Zehaf-Bibeau's father is believed to be Bulgasem Zehaf, a Quebec businessman who appears to have fought in 2011 in Libya, and Susan Bibeau, the deputy chair of a division of Canada's Immigration and Refugee Board. His mother issued a statement yesterday to say she had met with her son for the first time in five years last week and therefore has "very little insight to offer". She sent her deepest condolences to the family of Corporal Cirillo and said she was "mad" at her son. "I don't understand and part of me wants to hate him at this time." She added that Zehaf-Bibeau was "lost and did not fit in".
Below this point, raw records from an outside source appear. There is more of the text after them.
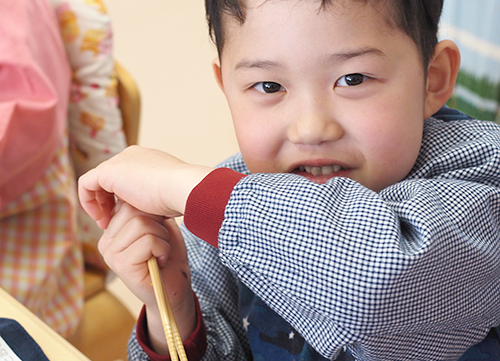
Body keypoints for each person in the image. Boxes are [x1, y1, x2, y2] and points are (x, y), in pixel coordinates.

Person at [78, 0, 500, 360]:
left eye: (352, 79)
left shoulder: (483, 172)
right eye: (268, 85)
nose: (310, 128)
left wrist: (184, 187)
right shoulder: (230, 201)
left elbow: (379, 283)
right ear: (227, 88)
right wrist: (174, 307)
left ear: (434, 78)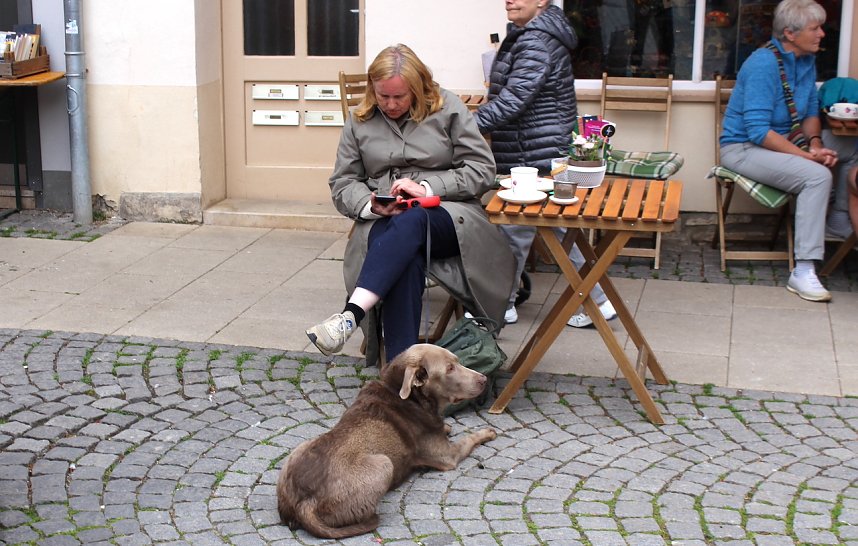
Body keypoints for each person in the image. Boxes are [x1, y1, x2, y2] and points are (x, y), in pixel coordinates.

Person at [305, 44, 516, 363]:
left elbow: (482, 169)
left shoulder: (448, 108)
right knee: (406, 257)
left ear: (418, 89)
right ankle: (402, 372)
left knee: (413, 219)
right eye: (382, 96)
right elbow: (343, 182)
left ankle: (350, 315)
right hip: (383, 221)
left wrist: (427, 187)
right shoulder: (358, 119)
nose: (389, 104)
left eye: (399, 97)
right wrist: (371, 205)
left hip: (447, 215)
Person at [474, 0, 616, 328]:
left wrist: (462, 125)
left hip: (532, 150)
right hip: (542, 146)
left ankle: (499, 305)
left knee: (515, 226)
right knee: (558, 229)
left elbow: (513, 99)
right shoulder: (537, 34)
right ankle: (598, 300)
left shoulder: (535, 40)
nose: (509, 0)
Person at [719, 0, 838, 302]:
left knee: (846, 150)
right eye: (815, 28)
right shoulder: (763, 64)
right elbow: (758, 131)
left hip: (784, 143)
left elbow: (811, 111)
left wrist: (816, 144)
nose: (822, 34)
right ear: (790, 33)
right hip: (743, 148)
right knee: (817, 176)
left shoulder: (805, 61)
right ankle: (803, 270)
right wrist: (808, 158)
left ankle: (841, 226)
Was Zehaf-Bibeau known to police?
Canadian newspapers have been digging up court files related to the name Michael Zehaf-Bibeau. He appears to have had multiple run-ins with the police for petty crimes, including possession of drugs and robbery. Sources told the Globe and Mail newspaper that Zehaf-Bibeau had recently been designated a "high-risk traveller" by the Canadian government and blocked from travelling abroad. He apparently had plans to go to Libya to study and learn Arabic but was unable to secure the appropriate travel documents. "Unlike other Canadian home-grown terrorist suspects, Mr Zehaf-Bibeau had no obvious web presence," adds the National Post. Police believe he turned to the black market to buy the Winchester 30-30 lever action rifle used on Wednesday as his lengthy criminal record prevented him from owning firearms.
What was his motivation?
Police are still investigating, but the delay in his passport application is being seen as a possible driving force. Bob Paulson, commissioner at the Royal Canadian Mounted Police, yesterday said that Zehaf-Bibeau had moved to Ottawa on 2 October seeking a new passport, claiming he wanted to travel to Libya. He stayed at the Ottawa Mission, a local homeless shelter, before carrying out the attack. "He went on for more than an hour about how much this country sucked and how he wanted to get out of here, and he was furious about the passport," one resident told the Canadian Press. Another resident said Zehaf-Bibeau was "desperate" to get hold of a car. He brought a brown Toyota Corolla the day before the attack. Police say he appeared to have "intentions" for the vehicle but have refused to give further details.
Was he mentally stable?
Dave Bathurst, who met Zehaf-Bibeau in a mosque three years ago, claimed his friend was "mentally ill". He told the Globe and Mail: "We were having a conversation in a kitchen, and I don't know how he worded it: He said the devil is after him." Bathurst added that Zehaf-Bibeau did not at first appear to have extremist views or inclinations toward violence. The newspaper says the suspect underwent a psychiatric assessment ahead of a robbery conviction in Vancouver in 2011 and was found fit to stand trial.
Was he on drugs?
According to the 2011 psychiatric assessment, Zehaf-Bibeau wanted to go to jail to overcome his addiction to crack cocaine. "He has been a devoted Muslim for seven years and he believes he must spend time in jail as a sacrifice to pay for his mistakes in the past and he hopes to be a better man when he is eventually released," the psychiatrist wrote on 18 December 2011. According to court records, seen by CBC, he told the judge himself: "I wanted to come to jail so I could clean up." One man who bonded with Zehaf-Bibeau at the Ottawa Mission in the weeks before the attack said he was using prayer to "heal himself from drugs" but that the temptation had overcome him. He believed Zehaf-Bibeau was "sharp-minded" and that his problems originated from drugs, not mental health problems.
Was he acting alone?
Canadian Prime Minster Stephen Harper has described the attack as a "terrorist" act, but so far no group has come forward to claim responsibility. Harper said that it remains unclear whether the suspect acted alone. The BBC points out that the attack came just weeks after Canada announced plans to join the US-led campaign of air strikes against Islamic State. However, the Canadian government has said there is no evidence so far that he was linked to IS.